- [Request]
Extract each line from the entries below that contains the string "Дальше", treating uppercase and lowercase letters as different.

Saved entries
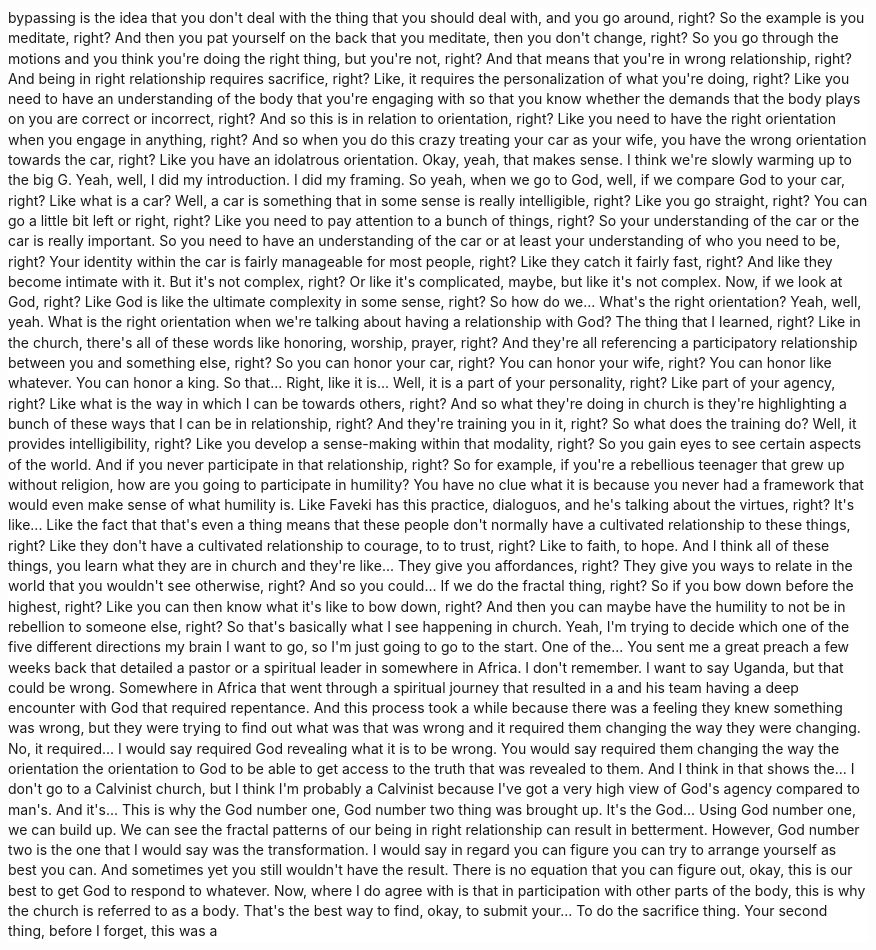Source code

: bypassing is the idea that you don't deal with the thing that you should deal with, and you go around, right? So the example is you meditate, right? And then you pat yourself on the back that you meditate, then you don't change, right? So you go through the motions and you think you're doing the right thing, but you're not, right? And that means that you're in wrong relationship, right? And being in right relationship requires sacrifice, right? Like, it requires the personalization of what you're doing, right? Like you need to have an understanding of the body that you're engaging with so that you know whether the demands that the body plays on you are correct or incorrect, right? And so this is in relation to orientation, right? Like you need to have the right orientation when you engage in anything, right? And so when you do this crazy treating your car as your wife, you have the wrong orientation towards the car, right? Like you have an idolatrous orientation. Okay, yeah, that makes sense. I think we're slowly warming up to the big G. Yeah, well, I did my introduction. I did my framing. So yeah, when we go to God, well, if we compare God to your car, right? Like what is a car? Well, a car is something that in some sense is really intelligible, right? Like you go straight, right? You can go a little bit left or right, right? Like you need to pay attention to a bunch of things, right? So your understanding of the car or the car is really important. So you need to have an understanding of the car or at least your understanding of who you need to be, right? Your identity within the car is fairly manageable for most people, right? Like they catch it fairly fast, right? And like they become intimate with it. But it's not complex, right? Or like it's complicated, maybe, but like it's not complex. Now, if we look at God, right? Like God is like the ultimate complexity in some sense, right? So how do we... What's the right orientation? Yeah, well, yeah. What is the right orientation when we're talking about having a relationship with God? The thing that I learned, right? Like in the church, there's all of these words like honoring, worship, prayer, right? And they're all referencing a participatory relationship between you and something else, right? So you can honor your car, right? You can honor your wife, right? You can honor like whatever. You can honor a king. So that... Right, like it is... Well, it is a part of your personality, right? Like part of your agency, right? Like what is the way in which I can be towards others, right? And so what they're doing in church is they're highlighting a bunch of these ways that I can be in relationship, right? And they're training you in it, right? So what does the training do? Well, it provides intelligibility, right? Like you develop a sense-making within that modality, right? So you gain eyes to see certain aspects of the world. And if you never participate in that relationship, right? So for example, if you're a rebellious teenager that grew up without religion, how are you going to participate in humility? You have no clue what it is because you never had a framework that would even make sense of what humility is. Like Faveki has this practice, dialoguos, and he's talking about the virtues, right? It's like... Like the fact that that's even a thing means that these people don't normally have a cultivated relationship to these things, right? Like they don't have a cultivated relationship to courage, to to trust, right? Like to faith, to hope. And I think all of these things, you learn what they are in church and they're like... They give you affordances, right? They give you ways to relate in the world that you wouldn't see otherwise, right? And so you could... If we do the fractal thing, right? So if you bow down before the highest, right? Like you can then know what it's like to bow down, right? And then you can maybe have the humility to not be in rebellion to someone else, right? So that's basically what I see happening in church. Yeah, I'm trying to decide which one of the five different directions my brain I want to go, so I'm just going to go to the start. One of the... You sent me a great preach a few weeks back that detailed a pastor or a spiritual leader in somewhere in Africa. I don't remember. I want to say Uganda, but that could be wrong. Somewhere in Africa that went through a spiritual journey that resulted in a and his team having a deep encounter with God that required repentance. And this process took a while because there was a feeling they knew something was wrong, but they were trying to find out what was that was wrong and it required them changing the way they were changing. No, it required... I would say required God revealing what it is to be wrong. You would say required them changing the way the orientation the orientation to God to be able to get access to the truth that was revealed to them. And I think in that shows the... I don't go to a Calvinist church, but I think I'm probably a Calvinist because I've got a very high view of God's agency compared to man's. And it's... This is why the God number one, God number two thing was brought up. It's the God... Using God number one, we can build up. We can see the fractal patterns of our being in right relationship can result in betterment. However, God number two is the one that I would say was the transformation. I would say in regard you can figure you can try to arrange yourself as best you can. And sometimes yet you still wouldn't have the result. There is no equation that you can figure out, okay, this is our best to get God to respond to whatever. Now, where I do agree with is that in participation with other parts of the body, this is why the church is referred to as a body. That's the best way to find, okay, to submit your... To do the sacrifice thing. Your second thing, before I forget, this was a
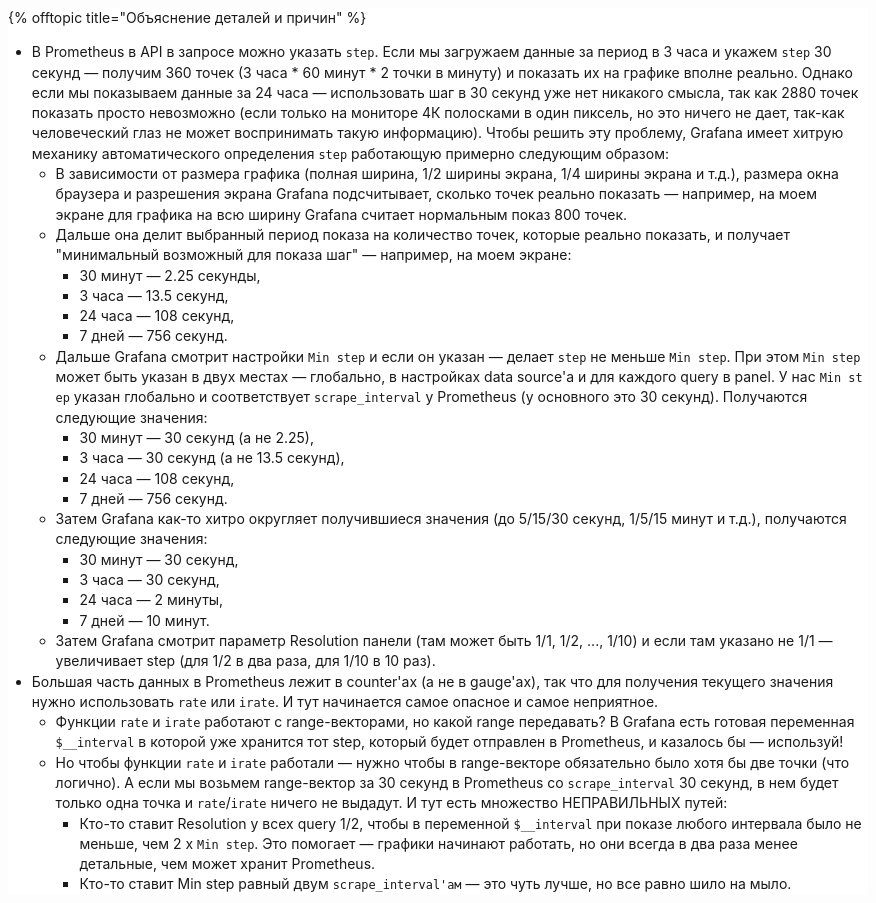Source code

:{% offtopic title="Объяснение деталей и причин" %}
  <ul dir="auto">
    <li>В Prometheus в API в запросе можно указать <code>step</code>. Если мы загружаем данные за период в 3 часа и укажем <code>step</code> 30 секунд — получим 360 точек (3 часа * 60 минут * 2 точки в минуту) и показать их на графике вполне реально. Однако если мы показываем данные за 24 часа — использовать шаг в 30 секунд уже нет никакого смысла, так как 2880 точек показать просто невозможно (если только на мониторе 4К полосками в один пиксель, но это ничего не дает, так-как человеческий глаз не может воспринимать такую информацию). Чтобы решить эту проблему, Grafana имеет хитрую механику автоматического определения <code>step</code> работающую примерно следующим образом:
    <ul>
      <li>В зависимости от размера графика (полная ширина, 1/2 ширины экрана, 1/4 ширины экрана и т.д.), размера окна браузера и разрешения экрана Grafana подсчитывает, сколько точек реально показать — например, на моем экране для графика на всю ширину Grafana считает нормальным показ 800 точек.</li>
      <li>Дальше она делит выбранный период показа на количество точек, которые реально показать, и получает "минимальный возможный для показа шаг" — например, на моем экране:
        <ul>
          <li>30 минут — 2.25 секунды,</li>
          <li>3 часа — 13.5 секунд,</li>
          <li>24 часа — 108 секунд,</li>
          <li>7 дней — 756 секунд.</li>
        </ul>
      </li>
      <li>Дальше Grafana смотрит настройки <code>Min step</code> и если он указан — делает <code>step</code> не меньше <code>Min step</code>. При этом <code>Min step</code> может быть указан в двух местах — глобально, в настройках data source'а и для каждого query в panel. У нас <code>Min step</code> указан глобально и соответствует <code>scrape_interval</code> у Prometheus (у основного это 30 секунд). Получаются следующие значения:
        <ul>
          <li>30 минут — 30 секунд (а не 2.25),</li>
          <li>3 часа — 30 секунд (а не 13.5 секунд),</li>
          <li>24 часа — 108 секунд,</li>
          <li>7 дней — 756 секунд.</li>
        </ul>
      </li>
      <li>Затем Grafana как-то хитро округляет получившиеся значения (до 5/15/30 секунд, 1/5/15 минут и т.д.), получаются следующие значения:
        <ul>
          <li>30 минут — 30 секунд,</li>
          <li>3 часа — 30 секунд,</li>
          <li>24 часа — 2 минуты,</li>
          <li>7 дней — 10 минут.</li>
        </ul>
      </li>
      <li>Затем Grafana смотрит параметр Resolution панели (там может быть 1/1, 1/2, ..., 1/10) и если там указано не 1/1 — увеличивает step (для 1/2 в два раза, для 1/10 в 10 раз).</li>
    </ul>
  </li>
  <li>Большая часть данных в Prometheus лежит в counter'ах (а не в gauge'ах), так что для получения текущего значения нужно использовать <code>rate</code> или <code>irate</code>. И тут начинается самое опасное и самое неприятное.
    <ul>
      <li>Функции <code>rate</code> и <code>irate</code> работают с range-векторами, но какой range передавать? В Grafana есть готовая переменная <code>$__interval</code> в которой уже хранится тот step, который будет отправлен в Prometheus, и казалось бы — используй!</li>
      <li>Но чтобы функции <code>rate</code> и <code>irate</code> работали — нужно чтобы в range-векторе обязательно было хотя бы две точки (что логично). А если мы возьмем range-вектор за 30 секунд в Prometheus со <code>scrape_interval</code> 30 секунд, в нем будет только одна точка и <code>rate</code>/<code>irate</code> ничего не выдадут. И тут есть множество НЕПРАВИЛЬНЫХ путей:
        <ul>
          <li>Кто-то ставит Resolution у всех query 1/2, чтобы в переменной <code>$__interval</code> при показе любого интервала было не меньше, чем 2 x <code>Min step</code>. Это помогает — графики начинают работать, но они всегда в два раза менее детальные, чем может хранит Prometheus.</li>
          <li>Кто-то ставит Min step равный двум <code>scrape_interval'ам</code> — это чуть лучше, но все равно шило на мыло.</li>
---
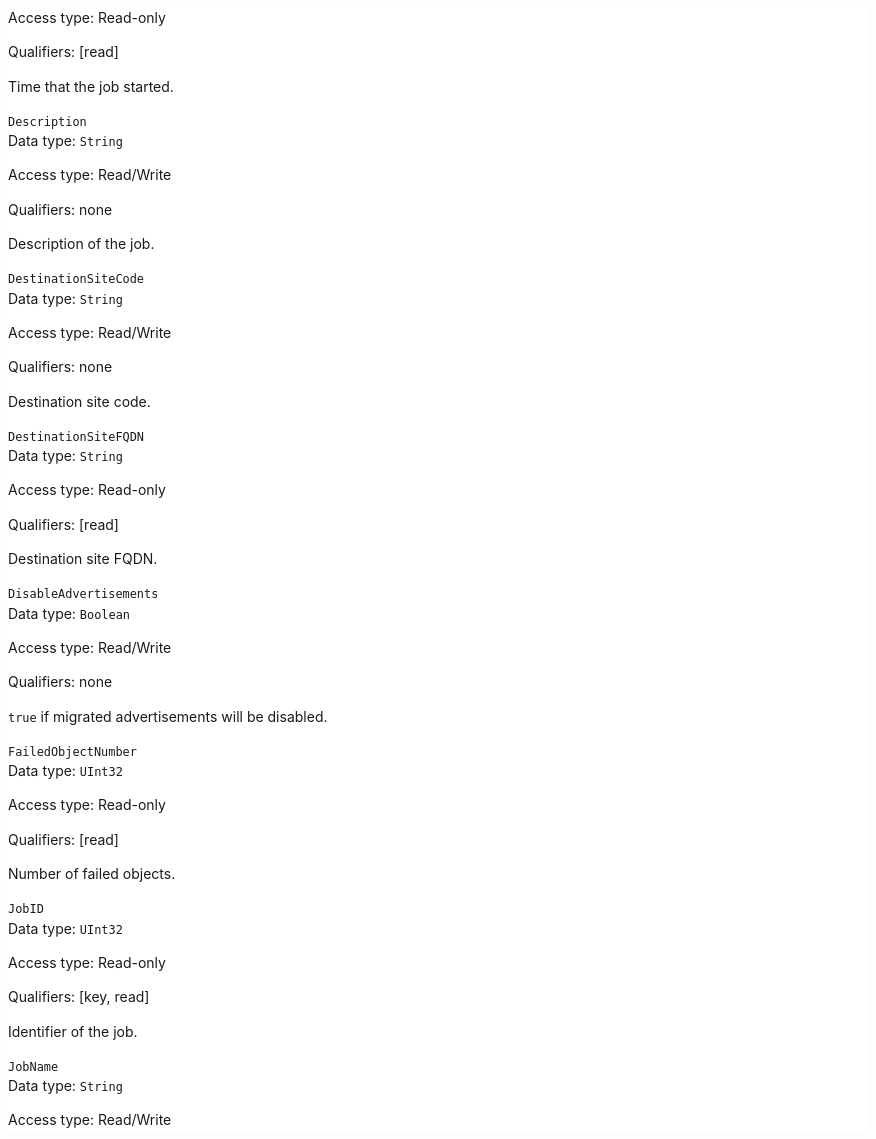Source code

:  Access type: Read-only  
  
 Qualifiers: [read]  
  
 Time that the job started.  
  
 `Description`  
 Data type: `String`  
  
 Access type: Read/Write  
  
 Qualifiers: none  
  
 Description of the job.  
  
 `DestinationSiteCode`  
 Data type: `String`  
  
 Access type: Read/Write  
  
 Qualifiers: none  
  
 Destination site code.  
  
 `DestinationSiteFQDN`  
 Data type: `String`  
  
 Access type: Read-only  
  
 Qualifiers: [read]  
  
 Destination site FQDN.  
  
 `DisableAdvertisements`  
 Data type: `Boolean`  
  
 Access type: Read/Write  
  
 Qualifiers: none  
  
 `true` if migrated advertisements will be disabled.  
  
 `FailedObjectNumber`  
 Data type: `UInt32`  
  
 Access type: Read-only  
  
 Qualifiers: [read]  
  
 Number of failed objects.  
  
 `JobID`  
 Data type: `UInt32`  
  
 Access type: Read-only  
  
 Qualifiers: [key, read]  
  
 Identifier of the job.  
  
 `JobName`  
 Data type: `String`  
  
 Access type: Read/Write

- [Worked solution]
      <li>Дальше она делит выбранный период показа на количество точек, которые реально показать, и получает "минимальный возможный для показа шаг" — например, на моем экране:
      <li>Дальше Grafana смотрит настройки <code>Min step</code> и если он указан — делает <code>step</code> не меньше <code>Min step</code>. При этом <code>Min step</code> может быть указан в двух местах — глобально, в настройках data source'а и для каждого query в panel. У нас <code>Min step</code> указан глобально и соответствует <code>scrape_interval</code> у Prometheus (у основного это 30 секунд). Получаются следующие значения:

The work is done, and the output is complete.